Visitors to the Wild Wood will have seen that planting in the Jubilee Wood is well advanced with over 800 individual whips and their spiral protection set in the ground in the autumn of 2022 after we had seeded a large area with a grass and wild flower meadow mix provided by Mid Suffolk District Council. Things really got underway quickly after we secured the lease on the new land and the relatively mild winter has resulted in the whips being full of buds and the seed germinating so we look forward to the coming spring with keen anticipation.
We had our first meeting of the year and agreed on some dates and some events that we hope will attract support and so please add the following to your diaries if you can:
10.00am to mid-day on Saturday 8th of April – traditional, Easter egg hunt in the Wild Wood.
7.00pm on Wednesday 5th July – AGM in the story telling circle in the Wild Wood.
5pm on Saturday 15th July – Pizza Night in the Wild Wood.
Moth count in August – date & time to be advised.
9th September – a bat walk – date & time to be advised.
Mowing and raking event – September – date & time to be advised.
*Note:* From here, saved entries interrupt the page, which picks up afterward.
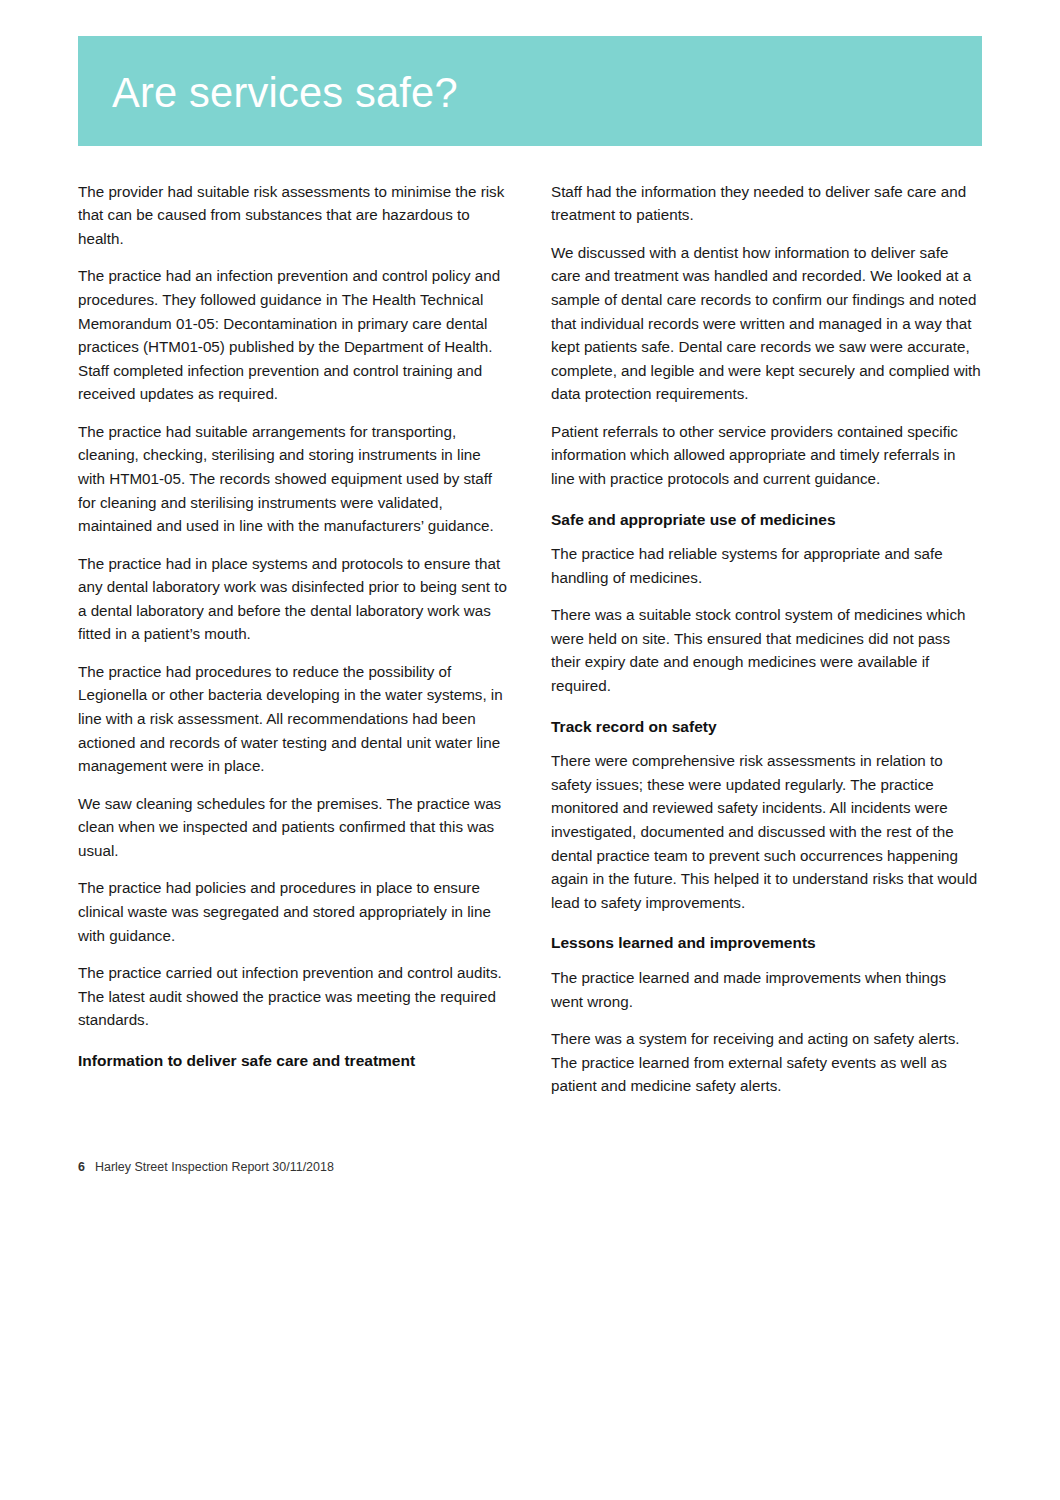Are services safe?
The provider had suitable risk assessments to minimise the risk that can be caused from substances that are hazardous to health.
The practice had an infection prevention and control policy and procedures. They followed guidance in The Health Technical Memorandum 01-05: Decontamination in primary care dental practices (HTM01-05) published by the Department of Health. Staff completed infection prevention and control training and received updates as required.
The practice had suitable arrangements for transporting, cleaning, checking, sterilising and storing instruments in line with HTM01-05. The records showed equipment used by staff for cleaning and sterilising instruments were validated, maintained and used in line with the manufacturers’ guidance.
The practice had in place systems and protocols to ensure that any dental laboratory work was disinfected prior to being sent to a dental laboratory and before the dental laboratory work was fitted in a patient’s mouth.
The practice had procedures to reduce the possibility of Legionella or other bacteria developing in the water systems, in line with a risk assessment. All recommendations had been actioned and records of water testing and dental unit water line management were in place.
We saw cleaning schedules for the premises. The practice was clean when we inspected and patients confirmed that this was usual.
The practice had policies and procedures in place to ensure clinical waste was segregated and stored appropriately in line with guidance.
The practice carried out infection prevention and control audits. The latest audit showed the practice was meeting the required standards.
Information to deliver safe care and treatment
Staff had the information they needed to deliver safe care and treatment to patients.
We discussed with a dentist how information to deliver safe care and treatment was handled and recorded. We looked at a sample of dental care records to confirm our findings and noted that individual records were written and managed in a way that kept patients safe. Dental care records we saw were accurate, complete, and legible and were kept securely and complied with data protection requirements.
Patient referrals to other service providers contained specific information which allowed appropriate and timely referrals in line with practice protocols and current guidance.
Safe and appropriate use of medicines
The practice had reliable systems for appropriate and safe handling of medicines.
There was a suitable stock control system of medicines which were held on site. This ensured that medicines did not pass their expiry date and enough medicines were available if required.
Track record on safety
There were comprehensive risk assessments in relation to safety issues; these were updated regularly. The practice monitored and reviewed safety incidents. All incidents were investigated, documented and discussed with the rest of the dental practice team to prevent such occurrences happening again in the future. This helped it to understand risks that would lead to safety improvements.
Lessons learned and improvements
The practice learned and made improvements when things went wrong.
There was a system for receiving and acting on safety alerts. The practice learned from external safety events as well as patient and medicine safety alerts.
6 Harley Street Inspection Report 30/11/2018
4pm on Saturday 28th October – Pumpkin Trail event in the Wild Wood hopefully with a story teller.
Planting more whips and trees in the Jubilee Wood – November – date & time to be advised.
This programme gives some idea about how the woods are contributing to quality of life in Walsham le Willows for residents and as a haven for bio-diversity.
If you are interested in sponsoring tree planting as a personal memorial then please do make contact and the group will plan this for the next planting season.
Free ice cream, a big playtime and family and friends meet up
All welcome on Saturday April 22nd at 10:30-11:30
Our village play park has undergone a major upgrade with lots of new climbing and play equipment to keep all the children in the village active and happy. The Parish Council, led by Councillor Brian Kinnair, have organised the improvements and are pleased to invite you to this celebration event.
At the celebration daye the Parish Council will unveil the new signage designed by pupils from Walsham Primary School to celebrate this achievement and acknowledge the financial support received to make the project happen.
This event will follow a Spring working party day on March 18th to generally tidy up the older equipment and the site.